But can it? And isn’t the real lack of realism attached to not taking the limits to growth seriously? One enlightening examination of what continuous growth would mean is by the post carbon expert Richard Heinberg, On the Common Dreams website he describes what the 2-3 percent growth viewed as “healthy and normal” means in terms of resource use and waste production, observing that what it results in is a “doubling time of roughly 25 years”. In other words, in the last 25 years we have doubled our resource use and waste production. If 2-3 percent growth were to persist, he says, till 2222 we would be using 250 times the amount of physical resources we do now, and generating about 250 times as much waste. In the coming years, less of that waste might be greenhouse gas emissions, but we would still be producing some kind of troublesome waste – and, as many have pointed out, using up rare earth elements in batteries.

Nor, says Heinberg, is the economist argument that growth can eventually be decoupled from greater usage of resources by the switching of consumerism to intangible goods convincing. “So far,” he writes, “the evidence shows that decoupling hasn’t occurred in the past and is unlikely to happen in the future. Even cryptocurrencies, seemingly the most ephemeral of goods, turn out to have a huge material footprint.”

The idea that there are any limits to growth at all has since the publication of the seminal 1972 paper, The Limits to Growth, frequently been dismissed.

However, a report published last year by Gaya Herrington, a director at KPMG, looked at research into how we were progressing relative to the original 1972 work and found that, in a business as usual scenario, we were following a track that would lead to stalling of growth and population collapse.

But Herrington also looked at other scenarios and found that the only model resulting in the kind of future for humans of the planet any of us might hope for was one which involved not just technology, but also societal change – what Herrington describes as “deliberate trajectory change brought about by society turning toward another goal than growth”.

Herrington, interestingly, likes the term agrowth – the idea that we should be neutral about growth. But there are other ways of reframing growth.

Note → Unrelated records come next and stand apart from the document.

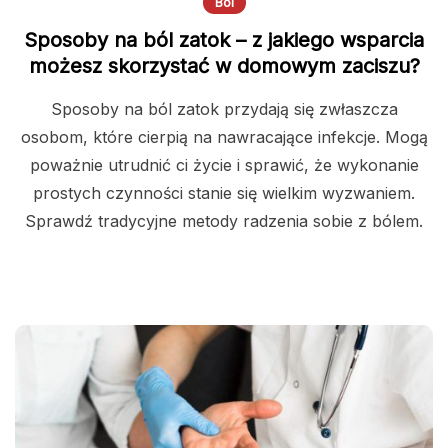
Ból
Sposoby na ból zatok – z jakiego wsparcia
możesz skorzystać w domowym zaciszu?
Sposoby na ból zatok przydają się zwłaszcza
osobom, które cierpią na nawracające infekcje. Mogą
poważnie utrudnić ci życie i sprawić, że wykonanie
prostych czynności stanie się wielkim wyzwaniem.
Sprawdź tradycyjne metody radzenia sobie z bólem.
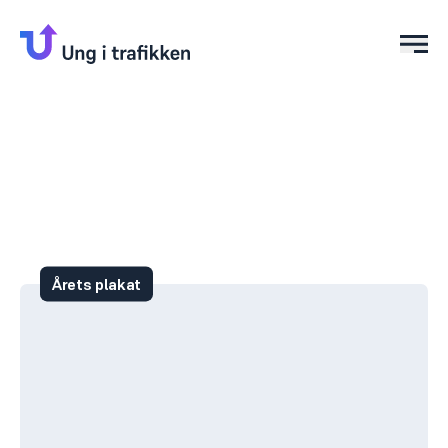
Åpn
Årets plakat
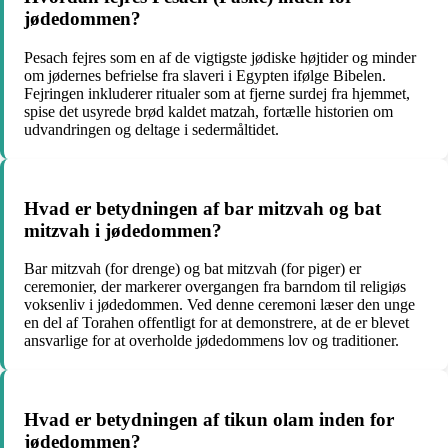
jødedommen?
Pesach fejres som en af ​​de vigtigste jødiske højtider og minder
om jødernes befrielse fra slaveri i Egypten ifølge Bibelen.
Fejringen inkluderer ritualer som at fjerne surdej fra hjemmet,
spise det usyrede brød kaldet matzah, fortælle historien om
udvandringen og deltage i sedermåltidet.
Hvad er betydningen af ​​bar mitzvah og bat
mitzvah i jødedommen?
Bar mitzvah (for drenge) og bat mitzvah (for piger) er
ceremonier, der markerer overgangen fra barndom til religiøs
voksenliv i jødedommen. Ved denne ceremoni læser den unge
en del af Torahen offentligt for at demonstrere, at de er blevet
ansvarlige for at overholde jødedommens lov og traditioner.
Hvad er betydningen af ​​tikun olam inden for
jødedommen?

Campaigner, Dr R. Eric Swanepoel, talks of “real growth”, not degrowth, in which we create ““a world in which people have more of what matters: more time with their friends and family, healthier and more sustainable food, better green spaces, cleaner air and water, more security in general (which means tackling the climate meltdown and the loss of biodiversity)”.

The idea that GDP is inadequate is also out there in mainstream politics. In Scotland we now monitor indicators of wellbeing and Nicola Sturgeon dedicated a TED talk to the wellbeing economy. But wellbeing remains overshadowed by GDP. That needs to change.

As Iain Black, Professor of Sustainable Consumption, University of Strathclyde, told me, “Systems theorists show that to change a system you need to change its goal. If Nicola Sturgeon promoted wellbeing to replace GDP growth as our new goal – not as well as – she would be acting as a powerful leverage point that is capable of systemically driving change.”

It’s easy to mock those who question GDP and growth. But, looked at through the prism of resource and pollution, it’s the growth fanatic who starts to look out of touch. The warning signs are there.We need to search harder for new answers about how we can thrive in a finite world.